In Figure 5.4 there are noticeable areas of high overvaluation (indicated by bright red shading) in the Hout Bay Harbour, Houtbaai SP and Penzance Estate subplaces, where actual house prices are lower than those predicted by the regression model. In these areas some missing variables inhibit the explanatory power of the regression model. It also appears that specific variables may be unique to certain areas. Should they be included in the regression analysis, the predictability of the house prices may be more in line with the actual house values. The task of identifying potential price-reducing factors is difficult. In the zone of high overvaluation in Penzance Estate the proximity to the informal settlement could be a value-reducing factor. Although informal

settlement distance was not a significant variable in Hout Bay in general, it appears to have a

localised effect on this area, with an effective threshold of influence of about 1 km. Likewise, the omitted fish factories distance and harbour distance variables may have a localised effect on the Hout Bay Harbour area, but not on Hout Bay house prices in general. Higher predicted than actual prices in the Hout Bay Harbour area may also be explained by the fact that this area’s historically low socio-economic status (see Section 1.4) has not been adequately captured in the model.

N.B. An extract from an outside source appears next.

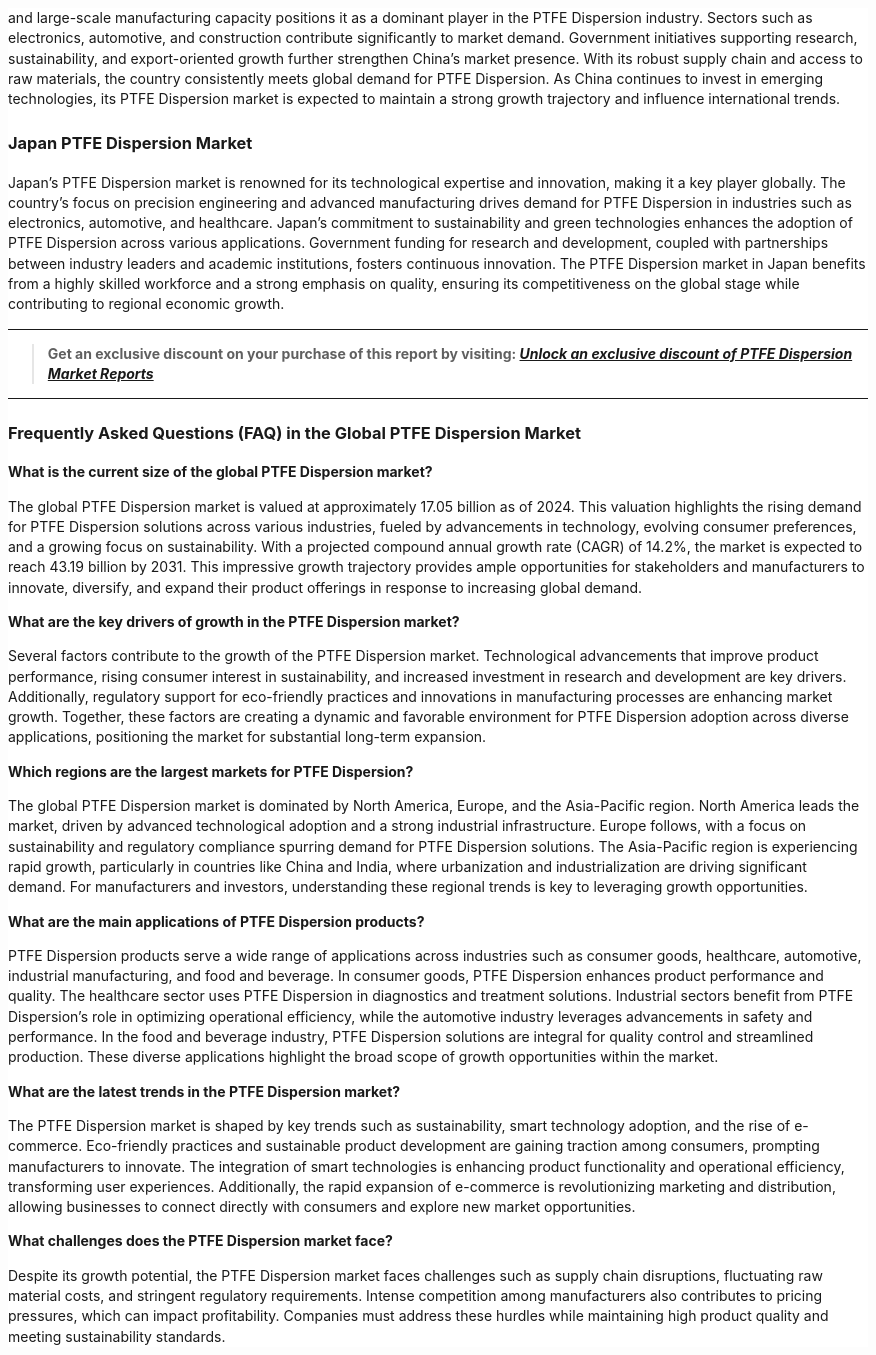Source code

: and large-scale manufacturing capacity positions it as a dominant player in the PTFE Dispersion industry. Sectors such as electronics, automotive, and construction contribute significantly to market demand. Government initiatives supporting research, sustainability, and export-oriented growth further strengthen China&rsquo;s market presence. With its robust supply chain and access to raw materials, the country consistently meets global demand for PTFE Dispersion. As China continues to invest in emerging technologies, its PTFE Dispersion market is expected to maintain a strong growth trajectory and influence international trends.</p><h3>Japan PTFE Dispersion Market</h3><p>Japan&rsquo;s PTFE Dispersion market is renowned for its technological expertise and innovation, making it a key player globally. The country&rsquo;s focus on precision engineering and advanced manufacturing drives demand for PTFE Dispersion in industries such as electronics, automotive, and healthcare. Japan&rsquo;s commitment to sustainability and green technologies enhances the adoption of PTFE Dispersion across various applications. Government funding for research and development, coupled with partnerships between industry leaders and academic institutions, fosters continuous innovation. The PTFE Dispersion market in Japan benefits from a highly skilled workforce and a strong emphasis on quality, ensuring its competitiveness on the global stage while contributing to regional economic growth.</p><hr /><blockquote><p><strong>Get an exclusive discount on your purchase of this report by visiting: <em><a href="://marketresearchpulse.com/ask-for-discount/47888?utm_source=Github&amp;utm_medium=019">Unlock an exclusive discount of PTFE Dispersion Market Reports</a></em>&nbsp;</strong></p></blockquote><hr /><h3>Frequently Asked Questions (FAQ) in the Global PTFE Dispersion Market</h3><p><strong>What is the current size of the global PTFE Dispersion market?</strong></p><p>The global PTFE Dispersion market is valued at approximately 17.05 billion as of 2024. This valuation highlights the rising demand for PTFE Dispersion solutions across various industries, fueled by advancements in technology, evolving consumer preferences, and a growing focus on sustainability. With a projected compound annual growth rate (CAGR) of 14.2%, the market is expected to reach 43.19 billion by 2031. This impressive growth trajectory provides ample opportunities for stakeholders and manufacturers to innovate, diversify, and expand their product offerings in response to increasing global demand.</p><p><strong>What are the key drivers of growth in the PTFE Dispersion market?</strong></p><p>Several factors contribute to the growth of the PTFE Dispersion market. Technological advancements that improve product performance, rising consumer interest in sustainability, and increased investment in research and development are key drivers. Additionally, regulatory support for eco-friendly practices and innovations in manufacturing processes are enhancing market growth. Together, these factors are creating a dynamic and favorable environment for PTFE Dispersion adoption across diverse applications, positioning the market for substantial long-term expansion.</p><p><strong>Which regions are the largest markets for PTFE Dispersion?</strong></p><p>The global PTFE Dispersion market is dominated by North America, Europe, and the Asia-Pacific region. North America leads the market, driven by advanced technological adoption and a strong industrial infrastructure. Europe follows, with a focus on sustainability and regulatory compliance spurring demand for PTFE Dispersion solutions. The Asia-Pacific region is experiencing rapid growth, particularly in countries like China and India, where urbanization and industrialization are driving significant demand. For manufacturers and investors, understanding these regional trends is key to leveraging growth opportunities.</p><p><strong>What are the main applications of PTFE Dispersion products?</strong></p><p>PTFE Dispersion products serve a wide range of applications across industries such as consumer goods, healthcare, automotive, industrial manufacturing, and food and beverage. In consumer goods, PTFE Dispersion enhances product performance and quality. The healthcare sector uses PTFE Dispersion in diagnostics and treatment solutions. Industrial sectors benefit from PTFE Dispersion&rsquo;s role in optimizing operational efficiency, while the automotive industry leverages advancements in safety and performance. In the food and beverage industry, PTFE Dispersion solutions are integral for quality control and streamlined production. These diverse applications highlight the broad scope of growth opportunities within the market.</p><p><strong>What are the latest trends in the PTFE Dispersion market?</strong></p><p>The PTFE Dispersion market is shaped by key trends such as sustainability, smart technology adoption, and the rise of e-commerce. Eco-friendly practices and sustainable product development are gaining traction among consumers, prompting manufacturers to innovate. The integration of smart technologies is enhancing product functionality and operational efficiency, transforming user experiences. Additionally, the rapid expansion of e-commerce is revolutionizing marketing and distribution, allowing businesses to connect directly with consumers and explore new market opportunities.</p><p><strong>What challenges does the PTFE Dispersion market face?</strong></p><p>Despite its growth potential, the PTFE Dispersion market faces challenges such as supply chain disruptions, fluctuating raw material costs, and stringent regulatory requirements. Intense competition among manufacturers also contributes to pricing pressures, which can impact profitability. Companies must address these hurdles while maintaining high product quality and meeting sustainability standards.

There are many small areas shown in Figure 5.4 where the regression model has underestimated house prices, i.e. where actual house prices are higher than those predicted by the model. These areas are indicated by dark blue shading and are mostly located in the Scott Estate and Berg-en- Dal subplaces, while there is a large area in Houtbaai SP close to the beach and another in the Helgarda subplace. In these underestimated zones the regression model has not captured the effects of key variables that might explain the larger than normal deviations between predicted and actual house prices. As these zones of underestimation are mostly close to the sea, the value- adding effects of proximity to the beach and sea views were most probably inadequately explained by the regression model. Had the beach distance and view variables been included in the regression model they could have added explanatory power to the differences in the predicted and actual house prices in these underestimated areas. However, both the beach distance and view

variables are weak predictors in Hout Bay’s property market in general (see Tables 4.3 and 4.4).

5.5 CONCLUSION

This chapter concludes the statistical analyses done in the research. It described the regression analysis and its results led to the fulfilment of the fourth objective of the study, namely to assess the collective effect of multiple variables on property sales prices, as well as their relative contributions. In the next chapter the thesis is concluded by underscoring its salient features and findings, and by recommending some avenues of future research.